**Text for analysis**

What you need to know:
- Some 905,700 people were diagnosed with liver cancer and 830,200 died from the disease globally in 2020, according to a new analysis by scientists from the International Agency for Research on Cancer (IARC), an arm of the World Health Organization based in Lyon, France.
The number of people who develop or die from liver cancer worldwide will increase by over 55 percent by 2040 unless more is done to fight the often preventable disease, researchers said Thursday.
Some 905,700 people were diagnosed with liver cancer and 830,200 died from the disease globally in 2020, according to a new analysis by scientists from the International Agency for Research on Cancer (IARC), an arm of the World Health Organization based in Lyon, France.
At the current rate, 1.4 million people will be diagnosed and 1.3 million will die from liver cancer by 2040, the analysis predicted.
That would mean an increase of 500,000 cases or deaths per year, "unless we achieve a substantial decrease in liver cancer rates through primary prevention," said IARC epidemiologist Harriet Rumgay, the study's lead author.
The study also found that liver cancer is one of the top three causes of cancer deaths in 46 countries -- and is in the top five in nearly 100 countries.
Cases and deaths were highest in East and Southeast Asia as well as North Africa.
"Liver cancer causes a huge burden of disease globally each year," said study co-author Isabelle Soerjomataram.

**Raw data**

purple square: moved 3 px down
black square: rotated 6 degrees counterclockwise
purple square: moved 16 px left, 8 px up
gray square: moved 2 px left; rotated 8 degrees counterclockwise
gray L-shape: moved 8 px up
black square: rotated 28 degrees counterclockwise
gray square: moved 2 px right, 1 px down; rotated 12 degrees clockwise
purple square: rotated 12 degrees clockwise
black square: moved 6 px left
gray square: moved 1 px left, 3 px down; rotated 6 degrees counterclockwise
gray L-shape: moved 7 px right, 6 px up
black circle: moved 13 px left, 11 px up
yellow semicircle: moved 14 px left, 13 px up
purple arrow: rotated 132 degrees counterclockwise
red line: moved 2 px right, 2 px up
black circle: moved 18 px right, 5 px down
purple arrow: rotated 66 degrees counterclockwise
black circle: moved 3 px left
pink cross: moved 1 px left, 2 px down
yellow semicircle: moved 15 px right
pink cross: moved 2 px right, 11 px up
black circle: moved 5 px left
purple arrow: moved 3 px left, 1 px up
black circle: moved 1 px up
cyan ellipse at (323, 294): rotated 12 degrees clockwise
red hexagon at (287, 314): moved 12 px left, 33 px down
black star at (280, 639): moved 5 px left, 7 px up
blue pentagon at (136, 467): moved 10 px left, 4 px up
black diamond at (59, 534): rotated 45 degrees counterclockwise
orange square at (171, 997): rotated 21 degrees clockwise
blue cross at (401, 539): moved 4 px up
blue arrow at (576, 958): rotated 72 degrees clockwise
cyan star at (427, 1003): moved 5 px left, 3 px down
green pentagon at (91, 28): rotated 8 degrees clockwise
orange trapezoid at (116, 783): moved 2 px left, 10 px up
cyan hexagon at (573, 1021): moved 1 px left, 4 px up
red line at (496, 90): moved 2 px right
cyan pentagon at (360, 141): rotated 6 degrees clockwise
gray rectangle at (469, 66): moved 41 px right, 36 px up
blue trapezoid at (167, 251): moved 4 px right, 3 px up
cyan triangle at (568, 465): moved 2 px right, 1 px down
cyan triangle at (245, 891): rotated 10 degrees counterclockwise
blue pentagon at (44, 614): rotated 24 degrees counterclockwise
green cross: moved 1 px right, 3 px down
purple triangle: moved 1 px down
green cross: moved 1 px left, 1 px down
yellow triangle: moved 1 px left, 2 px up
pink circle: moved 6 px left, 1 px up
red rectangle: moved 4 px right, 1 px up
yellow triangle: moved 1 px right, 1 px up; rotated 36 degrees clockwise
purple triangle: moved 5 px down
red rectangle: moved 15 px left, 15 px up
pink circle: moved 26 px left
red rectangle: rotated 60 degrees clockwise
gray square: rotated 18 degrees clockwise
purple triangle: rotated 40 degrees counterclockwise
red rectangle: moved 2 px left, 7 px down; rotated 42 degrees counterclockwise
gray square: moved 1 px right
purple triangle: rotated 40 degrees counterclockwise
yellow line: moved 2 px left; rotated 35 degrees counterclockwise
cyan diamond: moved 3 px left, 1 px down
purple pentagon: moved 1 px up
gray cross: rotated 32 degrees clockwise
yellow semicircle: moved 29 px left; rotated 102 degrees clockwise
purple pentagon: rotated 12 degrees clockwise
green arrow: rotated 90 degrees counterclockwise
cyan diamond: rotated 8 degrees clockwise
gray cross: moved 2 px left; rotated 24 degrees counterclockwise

**Assignment A**
Reproduce the passage of the liver cancer article between "The number of" and "study's lead author.", inclusive.
**Assignment B**
Pick up the liver cancer article after its final sentence and write the next part.

**Written answer A**
The number of people who develop or die from liver cancer worldwide will increase by over 55 percent by 2040 unless more is done to fight the often preventable disease, researchers said Thursday.
Some 905,700 people were diagnosed with liver cancer and 830,200 died from the disease globally in 2020, according to a new analysis by scientists from the International Agency for Research on Cancer (IARC), an arm of the World Health Organization based in Lyon, France.
At the current rate, 1.4 million people will be diagnosed and 1.3 million will die from liver cancer by 2040, the analysis predicted.
That would mean an increase of 500,000 cases or deaths per year, "unless we achieve a substantial decrease in liver cancer rates through primary prevention," said IARC epidemiologist Harriet Rumgay, the study's lead author.

**Written answer B**
"It is also largely preventable if control efforts are prioritised -- major risk factors include hepatitis B virus, hepatitis C virus, alcohol consumption, excess body weight, and metabolic conditions including type 2 diabetes," she said in a statement.
The grim 2040 prediction illustrates the need for progress against hepatitis B and C after being disrupted by the Covid-19 pandemic, the researchers said, urging more vaccination, testing and treatment.
Rumgay also called for "measures to reduce population alcohol consumption and curb the rise in the prevalence of diabetes and obesity".
Another IARC study recently suggested that 17 percent of liver cancer cases can be avoided by reducing alcohol consumption.
The team based their analysis on the IARC's GLOBOCAN 2020 database, which has incidence and death estimates for 36 types of cancer across 185 countries.
The analysis was published in the Journal of Hepatology.